Simple rituals that kept our global design team aligned, motivated, and human. No matter where we worked from.

After the world shifted to remote work, MOHARA decided not to snap back.

Even after offices reopened, remote remained optional. We had hubs in the UK, South Africa, and Thailand, but no one was forced to show up. I was based in Bangkok. My design team was spread across South Africa, Portugal, Spain, and the UK. Sometimes working from home, sometimes working from somewhere new. It worked because we made it work.

Compared to engineering, design was a smaller team. And unlike engineering, design often felt isolated, especially in early-stage product work where generalist designers are embedded solo in startup teams. That’s why we built team rituals. Not performative. Not corporate theatre. Just consistent human habits to keep people aligned, supported, and inspired.

Here’s what worked:

Daily Standups
Every day, we’d jump on a quick call. Not just to list tasks, but to hear each other. Talk through roadblocks, share updates, vent, laugh, refocus. I’d use this moment to zoom out and re-align the team. It made each day feel connected, even when people were working alone on different projects.

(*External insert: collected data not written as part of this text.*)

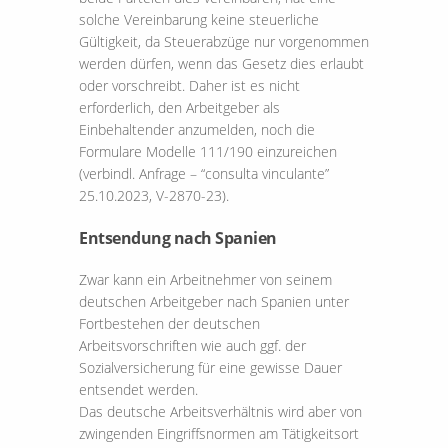
solche Vereinbarung keine steuerliche
Gültigkeit, da Steuerabzüge nur vorgenommen
werden dürfen, wenn das Gesetz dies erlaubt
oder vorschreibt. Daher ist es nicht
erforderlich, den Arbeitgeber als
Einbehaltender anzumelden, noch die
Formulare Modelle 111/190 einzureichen
(verbindl. Anfrage – “consulta vinculante”
25.10.2023, V-2870-23).
Entsendung nach Spanien
Zwar kann ein Arbeitnehmer von seinem
deutschen Arbeitgeber nach Spanien unter
Fortbestehen der deutschen
Arbeitsvorschriften wie auch ggf. der
Sozialversicherung für eine gewisse Dauer
entsendet werden.
Das deutsche Arbeitsverhältnis wird aber von
zwingenden Eingriffsnormen am Tätigkeitsort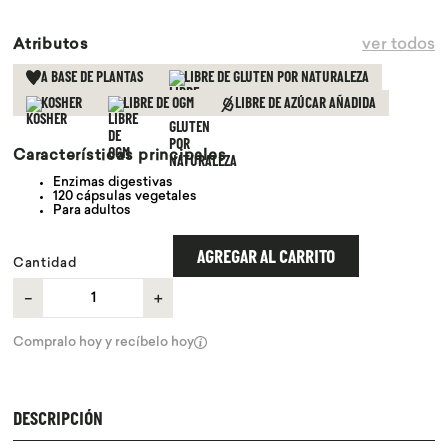
9
.
purita
ver todos
Atributos
10
.
proteina
A BASE DE PLANTAS
LIBRE DE GLUTEN POR NATURALEZA
KOSHER
LIBRE DE OGM
LIBRE DE AZÚCAR AÑADIDA
Características principales
Enzimas digestivas
120 cápsulas vegetales
Para adultos
AGREGAR AL CARRITO
Cantidad
－
＋
Compralo hoy y recíbelo hoy
DESCRIPCIÓN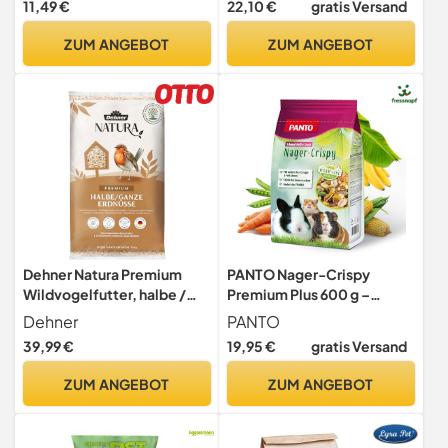
11,49 €
22,10 €
gratis Versand
für Kaninchen | Zuchtfutter
ZUM ANGEBOT
ZUM ANGEBOT
Dehner Natura Premium
PANTO Nager-Crispy
Wildvogelfutter, halbe /
Premium Plus 600 g –
ganze Erdnüsse schalenfrei,
Nager- & Kaninchenfutter
Dehner
PANTO
Ganzjahresfutter
Knuspermix
39,99 €
19,95 €
gratis Versand
proteinreich /
energiereich,
ZUM ANGEBOT
ZUM ANGEBOT
hochwertiges Vogelfutter
für Wildvögel, 10 kg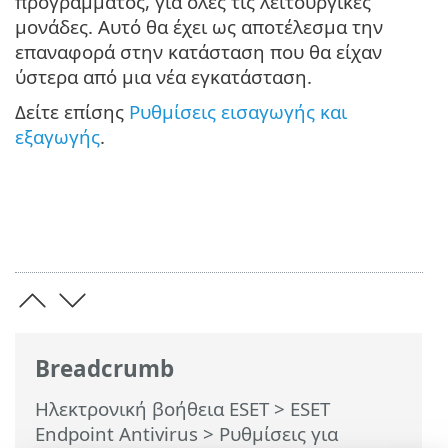
προγράμματος, για όλες τις λειτουργικές
μονάδες. Αυτό θα έχει ως αποτέλεσμα την
επαναφορά στην κατάσταση που θα είχαν
ύστερα από μια νέα εγκατάσταση.
Δείτε επίσης
Ρυθμίσεις εισαγωγής και
εξαγωγής
.
Breadcrumb
Ηλεκτρονική βοήθεια ESET
>
ESET
Endpoint Antivirus
>
Ρυθμίσεις για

1:1s That Actually Mattered
We made space for weekly check-ins. But many of the team dropped in more often to show work, talk career goals, get feedback, or just chat. It wasn’t pressure. It was presence. It was about making sure no one felt like they were figuring things out alone.

Design Training
From interns to seniors, we ran regular sessions. Foundational theory, tools, critiques, frameworks. There’s always something to sharpen. It helped us maintain high standards and grow together, regardless of timezone or title.

Monthly Design Retros
Outside of project retros with engineers and PMs, we had our own space as designers. A place to reflect on what wasn’t working, propose improvements, and bring ideas to the table. It gave us agency. We fixed things as a team, not just as individuals.

Design Quiz
Yes, a quiz. On theory, history, trends. Things designers should know beyond Figma. It wasn’t about scores or hierarchy. Just friendly competition, smart questions, and learning outside the typical project grind.

Design Onboarding
Every new designer got a proper introduction to how we worked. Our roles, tools, rituals, principles. Not just access to files, but actual orientation. It gave everyone confidence and context from day one.

Getting to Know You
One of our designers suggested adding a few random personal questions to our team calls. Where you grew up, what your guilty pleasure was, your weirdest food experience. It became a team favourite. We discovered things we never would’ve otherwise.

Playlists
We launched the MOHARA Mixtape. Weekly Spotify playlists submitted by the team. Different cultures, different sounds, one shared experience every Friday. It was a simple way to celebrate our global roots.

Food Challenges
It started with a debate over the best sandwich. It escalated into full-blown themed food competitions. We’d record ourselves cooking and eating, then vote on winners. Sandwiches, burgers, desserts. I proudly took the burger crown.

Remote Working Rhythms
Time zones were a reality. People worked from home, from airports, from beaches. We didn’t expect everyone to be online at the same time. We just agreed on a window of overlap. A shared four-hour block where everyone would be available for meetings, feedback, and connection. For some it was the start of the day, for others the end. It gave us enough structure to stay in sync without forcing anyone into rigid schedules.

These rituals weren’t complex. They weren’t expensive. But they worked.

They kept us connected not just as colleagues, but as people.

There were plenty of company-wide initiatives too, but these were the ones that made our designers feel like a team, even from opposite sides of the world.

What are the small things you’ve done to keep your team together?